TO-DO ITEM >> In the entries below, begin at the line that has "son xam trang" and stop after the line that has "Ya Allah. Mereka"; output those lines exactly, leaving out pictures.

INFORMATION >>
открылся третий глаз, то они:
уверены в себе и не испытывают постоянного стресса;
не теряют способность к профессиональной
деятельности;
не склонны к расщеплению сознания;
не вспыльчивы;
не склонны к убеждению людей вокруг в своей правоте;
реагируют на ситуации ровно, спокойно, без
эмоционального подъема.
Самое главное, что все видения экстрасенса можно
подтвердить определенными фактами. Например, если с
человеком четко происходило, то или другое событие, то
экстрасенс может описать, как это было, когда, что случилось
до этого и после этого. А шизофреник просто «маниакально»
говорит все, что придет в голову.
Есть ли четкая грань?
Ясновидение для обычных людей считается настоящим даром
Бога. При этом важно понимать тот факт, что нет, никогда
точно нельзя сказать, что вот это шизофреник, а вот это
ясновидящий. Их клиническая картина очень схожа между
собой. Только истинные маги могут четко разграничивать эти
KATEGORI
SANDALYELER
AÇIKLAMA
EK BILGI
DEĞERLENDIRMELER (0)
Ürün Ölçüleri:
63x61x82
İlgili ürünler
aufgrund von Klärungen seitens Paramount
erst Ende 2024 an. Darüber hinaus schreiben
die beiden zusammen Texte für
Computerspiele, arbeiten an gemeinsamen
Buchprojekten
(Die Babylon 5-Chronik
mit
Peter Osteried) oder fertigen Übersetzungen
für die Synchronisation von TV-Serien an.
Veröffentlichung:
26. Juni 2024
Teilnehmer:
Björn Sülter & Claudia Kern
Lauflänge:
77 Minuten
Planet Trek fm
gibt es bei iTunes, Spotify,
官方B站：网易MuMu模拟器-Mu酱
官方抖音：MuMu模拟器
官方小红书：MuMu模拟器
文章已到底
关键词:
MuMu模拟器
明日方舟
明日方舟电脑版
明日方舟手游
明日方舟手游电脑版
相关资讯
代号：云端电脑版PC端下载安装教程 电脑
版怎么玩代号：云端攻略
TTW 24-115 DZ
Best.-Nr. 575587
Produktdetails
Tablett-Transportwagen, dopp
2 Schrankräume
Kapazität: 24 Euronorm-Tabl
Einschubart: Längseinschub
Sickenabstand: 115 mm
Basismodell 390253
* * *
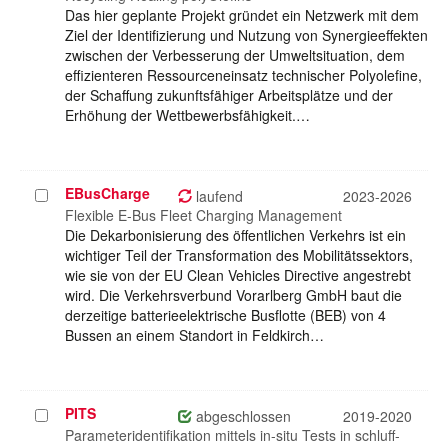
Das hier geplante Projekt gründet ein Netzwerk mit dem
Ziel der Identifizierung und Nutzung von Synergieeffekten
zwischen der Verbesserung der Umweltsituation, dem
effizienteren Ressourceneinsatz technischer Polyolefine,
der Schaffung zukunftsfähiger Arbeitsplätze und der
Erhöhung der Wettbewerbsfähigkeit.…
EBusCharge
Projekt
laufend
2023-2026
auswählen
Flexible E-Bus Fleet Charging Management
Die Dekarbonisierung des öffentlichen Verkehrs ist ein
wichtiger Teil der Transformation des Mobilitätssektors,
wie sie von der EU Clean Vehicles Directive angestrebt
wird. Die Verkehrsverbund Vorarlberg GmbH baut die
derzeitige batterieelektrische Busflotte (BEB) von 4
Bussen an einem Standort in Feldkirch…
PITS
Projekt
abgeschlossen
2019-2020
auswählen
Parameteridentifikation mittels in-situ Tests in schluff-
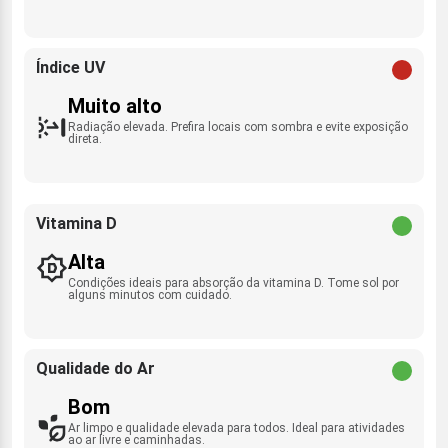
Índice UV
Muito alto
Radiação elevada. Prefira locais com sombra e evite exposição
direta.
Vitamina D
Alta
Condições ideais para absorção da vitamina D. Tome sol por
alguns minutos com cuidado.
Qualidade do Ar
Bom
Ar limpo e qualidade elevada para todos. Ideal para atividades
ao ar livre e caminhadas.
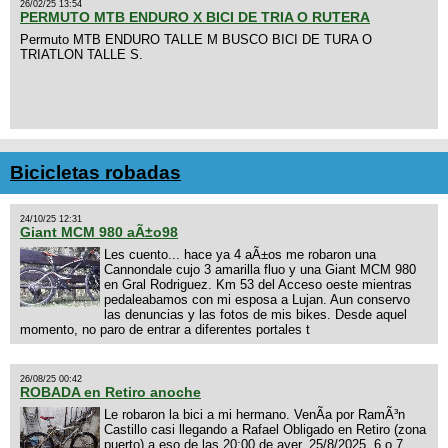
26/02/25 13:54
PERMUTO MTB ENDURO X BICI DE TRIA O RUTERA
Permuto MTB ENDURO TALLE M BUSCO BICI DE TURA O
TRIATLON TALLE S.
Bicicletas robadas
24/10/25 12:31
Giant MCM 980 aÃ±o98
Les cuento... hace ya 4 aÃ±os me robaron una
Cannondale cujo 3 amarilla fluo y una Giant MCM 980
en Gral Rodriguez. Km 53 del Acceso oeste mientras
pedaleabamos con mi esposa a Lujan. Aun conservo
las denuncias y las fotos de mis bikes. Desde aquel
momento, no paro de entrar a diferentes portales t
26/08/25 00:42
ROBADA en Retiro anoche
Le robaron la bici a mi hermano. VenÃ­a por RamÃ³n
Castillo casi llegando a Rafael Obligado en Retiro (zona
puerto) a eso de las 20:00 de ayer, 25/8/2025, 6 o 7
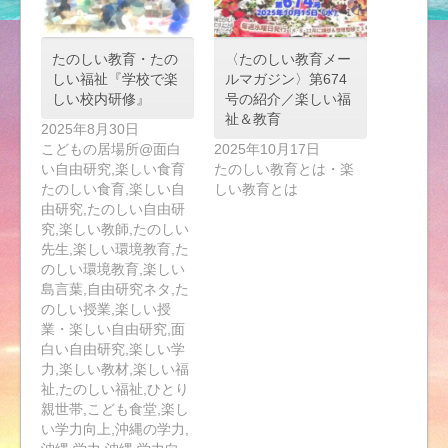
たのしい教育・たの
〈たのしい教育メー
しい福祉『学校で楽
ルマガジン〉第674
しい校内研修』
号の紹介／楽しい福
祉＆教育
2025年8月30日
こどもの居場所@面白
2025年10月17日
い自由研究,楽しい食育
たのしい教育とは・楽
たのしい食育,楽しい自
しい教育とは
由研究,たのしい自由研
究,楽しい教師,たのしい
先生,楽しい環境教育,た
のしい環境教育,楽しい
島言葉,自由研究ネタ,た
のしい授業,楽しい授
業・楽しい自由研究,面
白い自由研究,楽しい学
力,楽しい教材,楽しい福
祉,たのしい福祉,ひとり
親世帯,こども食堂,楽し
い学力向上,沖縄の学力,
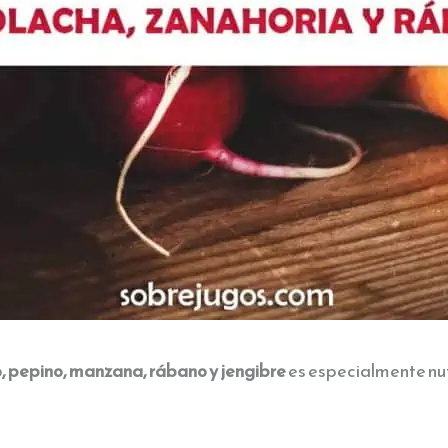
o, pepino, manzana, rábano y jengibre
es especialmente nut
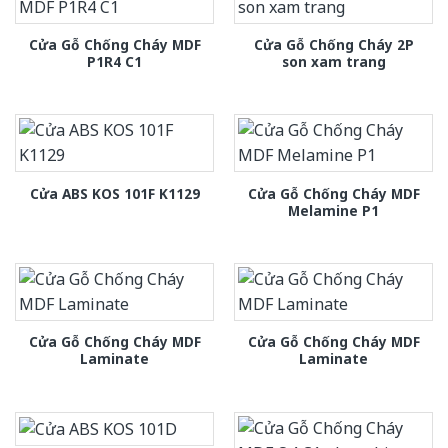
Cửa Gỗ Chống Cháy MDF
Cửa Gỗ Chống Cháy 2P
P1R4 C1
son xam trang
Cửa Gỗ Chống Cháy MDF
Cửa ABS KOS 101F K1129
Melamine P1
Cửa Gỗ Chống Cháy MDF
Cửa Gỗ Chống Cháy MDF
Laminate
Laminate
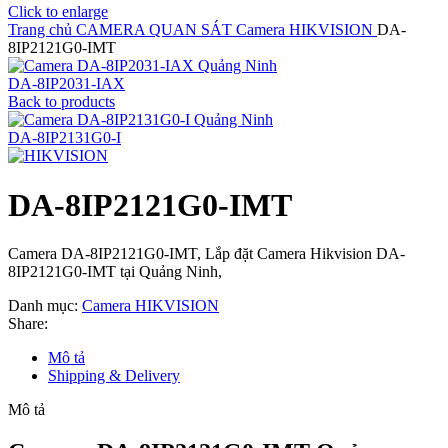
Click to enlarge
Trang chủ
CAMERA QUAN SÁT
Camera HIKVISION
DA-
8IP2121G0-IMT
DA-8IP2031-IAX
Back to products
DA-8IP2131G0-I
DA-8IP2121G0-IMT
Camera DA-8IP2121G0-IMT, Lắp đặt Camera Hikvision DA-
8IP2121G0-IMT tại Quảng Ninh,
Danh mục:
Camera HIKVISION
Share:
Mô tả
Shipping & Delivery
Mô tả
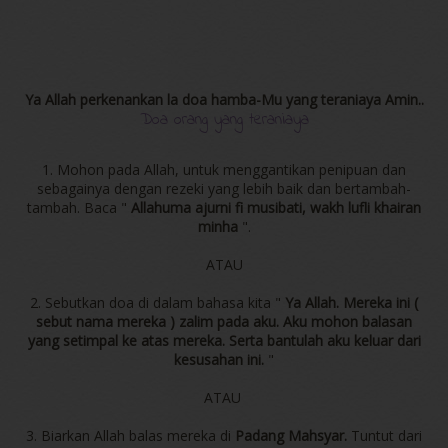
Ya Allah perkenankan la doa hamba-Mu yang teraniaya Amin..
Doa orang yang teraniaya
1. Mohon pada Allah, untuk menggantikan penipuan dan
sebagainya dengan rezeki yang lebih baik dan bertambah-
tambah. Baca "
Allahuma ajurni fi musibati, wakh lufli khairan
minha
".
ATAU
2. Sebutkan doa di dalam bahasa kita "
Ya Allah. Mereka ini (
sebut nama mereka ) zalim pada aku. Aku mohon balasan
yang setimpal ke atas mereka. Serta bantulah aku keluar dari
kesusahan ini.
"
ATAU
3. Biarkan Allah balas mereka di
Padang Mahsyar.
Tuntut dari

THE COMPLETED TASK >>
son xam trang
Cửa Gỗ Chống Cháy MDF
Cửa ABS KOS 101F K1129
Melamine P1
Cửa Gỗ Chống Cháy MDF
Cửa Gỗ Chống Cháy MDF
Laminate
Laminate
Click to enlarge
Trang chủ
CAMERA QUAN SÁT
Camera HIKVISION
DA-
8IP2121G0-IMT
DA-8IP2031-IAX
Back to products
DA-8IP2131G0-I
DA-8IP2121G0-IMT
Camera DA-8IP2121G0-IMT, Lắp đặt Camera Hikvision DA-
8IP2121G0-IMT tại Quảng Ninh,
Danh mục:
Camera HIKVISION
Share:
Mô tả
Shipping & Delivery
Mô tả
Ya Allah perkenankan la doa hamba-Mu yang teraniaya Amin..
Doa orang yang teraniaya
1. Mohon pada Allah, untuk menggantikan penipuan dan
sebagainya dengan rezeki yang lebih baik dan bertambah-
tambah. Baca "
Allahuma ajurni fi musibati, wakh lufli khairan
minha
".
ATAU
2. Sebutkan doa di dalam bahasa kita "
Ya Allah. Mereka ini (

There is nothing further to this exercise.